Regex using word boundary but word ends with a . (period)

Question

want to match word i.v. case insensitive

have pattern

(?i)\bi\.v\.

but want a word boundary on the end
the above pattern fails in that it matches
i.v.x

but if I try and add a work boundary to the end

(?i)\bi\.v\.\b

it fails in that it does not even match i.v. as I think the \b is eating the literal . as . is a word break
need the \. to be greedy

i want to match
sam i.v. sam

do not want to match
sam.i.v.
i.v.sam

This get closer

(?i)\bi\.v\.\s$

But it fails to find i.v. at the end of a line

Answer 1

\b only matches between an alphanumeric character and a non-alphanumeric character (or the start/end of string). Therefore, it doesn't match after a ., unless an alphanumeric character immediately follows that dot.

If your intent is to make sure that no non-whitespace character follows after the dot, then you can specify that using a negative lookahead assertion:

(?i)\bi\.v\.(?!\S)

(?!\S) means "Assert that the next character is not a non-whitespace character".

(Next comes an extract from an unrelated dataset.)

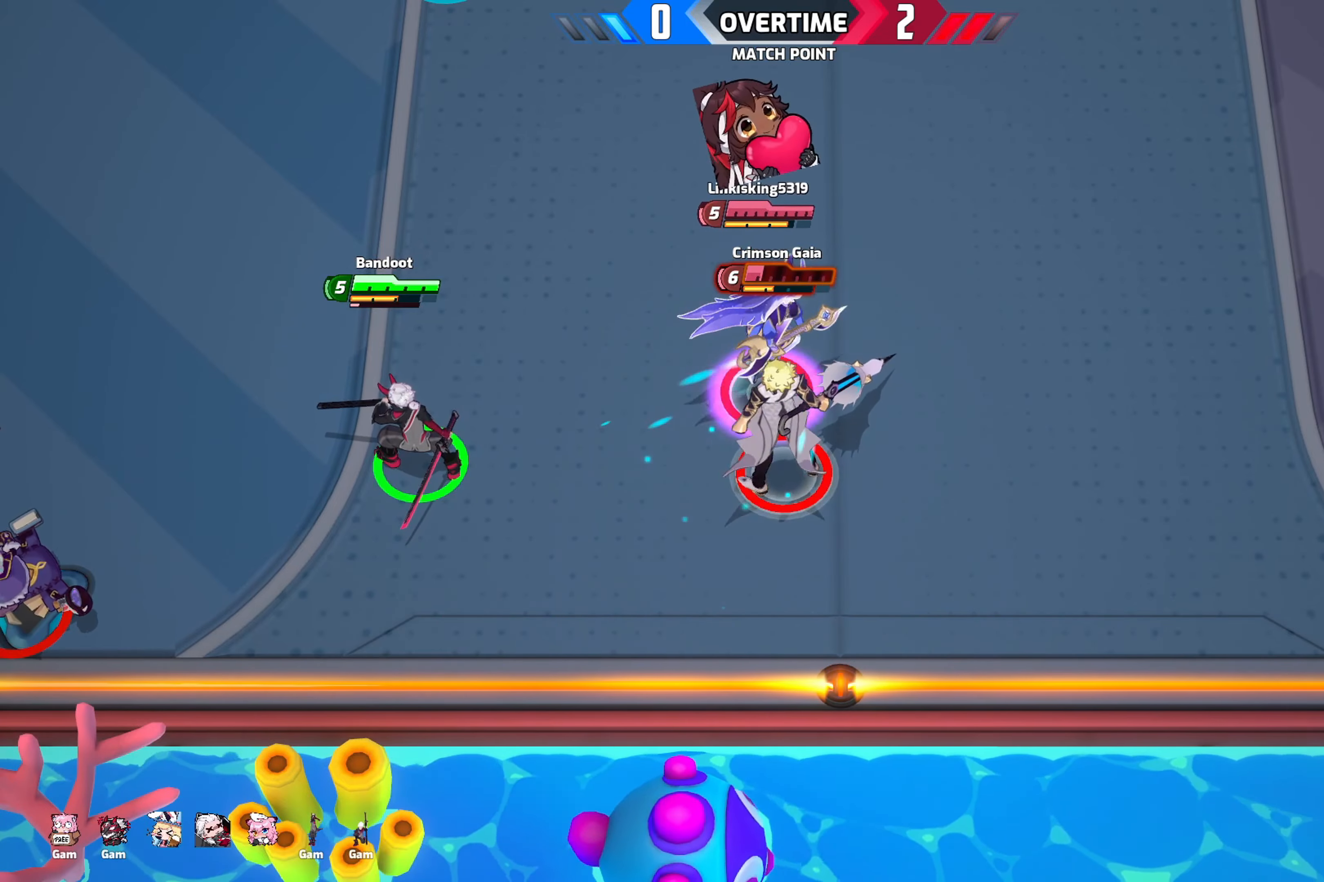
{"buttons": [], "left_stick": "center", "right_stick": "center", "events": []}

This may sound a bit convoluted - why the double negative? Why not (?=\s) which means "Assert that the next character is a whitespace character"? Well, there is a subtle difference: The second version requires a whitespace character to be there; that means the regex would fail to match at the end of the string. The first regex handles that corner case as well.

If you generally want the concept of "word boundary" to mean "space-delimited", then you need to replace the first \b as well:

(?i)(?<!\S)i\.v\.(?!\S)

or the regex will match sam.i.v. which you don't seem to want it to.